Deployment Environments (general overview)
Overview
FOLIO is a system built on micro-services, designed for a multi-tenant cloud environment. Having said that, some institutions will choose to deploy FOLIO on premise and the community can expect a wide range of deployment environment and mechanisms. This page will describe some of the issues that need to be understood and the choices around those issues. We will also label what are felt to be best practices when possible.
Folio Platform Architectural Diagram
Hosting Environment Choices
Generally hosing environments will include some set of the following alternatives:
Public Cloud vs On Premise
Many institutions continue to maintain on premise computing infrastructure while also managing cloud resources. Institutions will have to decide where and how to deploy FOLIO, and the public cloud vs on Premise choice will define sets of alternatives for technology and tooling. If a site chooses to deploy in AWS then it has sets of tools and technology that are not available on premise. We know that some organizations are planning an AWS deployment and they will also have choices to make - native (proprietary) AWS technologies like RDS, or not?
For some "cloud" means a hosted data center or colocation facility. Basically not on premise.
Of course the site that chooses an on premise deployment has many many options and choices to make, although likely most of that will be decided based on current systems, tools, and processes.
Virtual vs Physical
Many workloads have been virtualized, and sites are comfortable with managing virtual environments. VMWare is very popular but other choices exist. Some workloads are better served, however, on physical machines for different reasons.
Note the Virtual vs Physical choice need not be dictated by the Cloud vs On Premise choice - you can run VMware in AWS, for example.
Database Considerations
FOLIO has been designed and developed with PostgreSQL as the default database engine, although using Postgres isn't mandatory. Postgres is not the most widely adopted database - less common than products such as Oracle, SQL Server or even MySQL. For this reason sites will may consider which database they want to use under the hood of FOLIO, however, replacing Postgres is not a task to be taken lightly.
Orchestration Tools
Orchestration tools automatically deploy, scale and manage containerized applications.
Orchestration Tools: On-Premise
Kubernetes
Kubernetes is an orchestration tool. It is open source. It groups containers that make up an application into logical units for easy management and discovery. The groups are called Pods.
Kubernetes is very complex in installation and maintenance. It is designed for medium to big deployments. Some might consider it too heavy-weighted for a single library. But it might be an appropriate tool for a consortia hosting many tenants in a computer center.
Docker Swarm
Released in July 2016. Initially shipped as part of the Docker Engine in version 1.12. Docker Swarm is free to use in the Docker Community Edition and commercial support is available as part of Docker Enterprise edition offered by Docker, Inc.
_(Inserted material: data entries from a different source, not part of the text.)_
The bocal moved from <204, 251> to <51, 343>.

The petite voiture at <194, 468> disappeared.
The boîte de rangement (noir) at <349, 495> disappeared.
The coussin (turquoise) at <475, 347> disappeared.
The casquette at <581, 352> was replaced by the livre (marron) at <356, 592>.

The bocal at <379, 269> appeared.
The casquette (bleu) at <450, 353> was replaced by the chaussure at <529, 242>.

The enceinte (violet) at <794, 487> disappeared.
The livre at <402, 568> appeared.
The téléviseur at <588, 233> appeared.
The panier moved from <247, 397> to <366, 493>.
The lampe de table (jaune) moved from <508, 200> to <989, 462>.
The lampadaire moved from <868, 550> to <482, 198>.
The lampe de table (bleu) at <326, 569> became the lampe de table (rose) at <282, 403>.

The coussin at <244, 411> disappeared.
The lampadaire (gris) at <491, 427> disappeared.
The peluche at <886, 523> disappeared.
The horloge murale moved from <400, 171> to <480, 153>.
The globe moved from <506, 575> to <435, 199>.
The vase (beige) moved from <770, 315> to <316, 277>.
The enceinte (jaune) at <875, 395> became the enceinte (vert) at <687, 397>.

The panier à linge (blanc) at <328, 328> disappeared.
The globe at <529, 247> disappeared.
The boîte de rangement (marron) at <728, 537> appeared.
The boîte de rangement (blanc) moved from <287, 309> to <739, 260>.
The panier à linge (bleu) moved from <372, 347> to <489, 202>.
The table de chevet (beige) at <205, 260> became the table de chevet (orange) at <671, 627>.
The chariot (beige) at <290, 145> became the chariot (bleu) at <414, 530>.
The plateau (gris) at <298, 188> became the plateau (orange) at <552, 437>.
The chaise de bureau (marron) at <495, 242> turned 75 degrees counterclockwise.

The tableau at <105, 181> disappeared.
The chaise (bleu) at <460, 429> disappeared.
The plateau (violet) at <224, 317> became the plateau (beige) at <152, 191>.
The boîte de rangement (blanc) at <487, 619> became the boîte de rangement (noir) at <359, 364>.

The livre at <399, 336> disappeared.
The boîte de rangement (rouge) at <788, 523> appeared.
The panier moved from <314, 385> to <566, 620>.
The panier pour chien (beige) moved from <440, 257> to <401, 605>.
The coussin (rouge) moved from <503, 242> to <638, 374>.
Docker swarm is relatively straightforward to set up. Docker swarm may be the best option if simplicity is a primary requirement.
Docker Swarm services are defined by Docker Compose files. A compose file brings up a group of containers on a single machine and can also be run across many machines. A compose file is specified in YAML.
Production swarm deployment is typically done across multiple physical or virtual machines or cloud instances1. The tutorial https://docs.docker.com/engine/swarm/swarm-tutorial/ requires three Linux hosts which communicate over a network. In a production environment, it is only meaningful to run swarm across multiple Docker nodes. A Docker node is an instance of the Docker engine.
Apache Mesos
Apache Mesos is designed for data center management, and installing complex applications such as Kubernetes on top of data center resources.
The Apache Mesos kernel runs on every machine and provides resources to applications that run on top of it, such as Hadoop, Spark, Kafka, Elasticsearch and Kubernetes.
One can run containers directly in Mesos, but using an application like Kubernetes on top of Mesos provides better workflows.
Apache Mesos is best suited for data centers where multiple complicated applications will need to be setup and configured.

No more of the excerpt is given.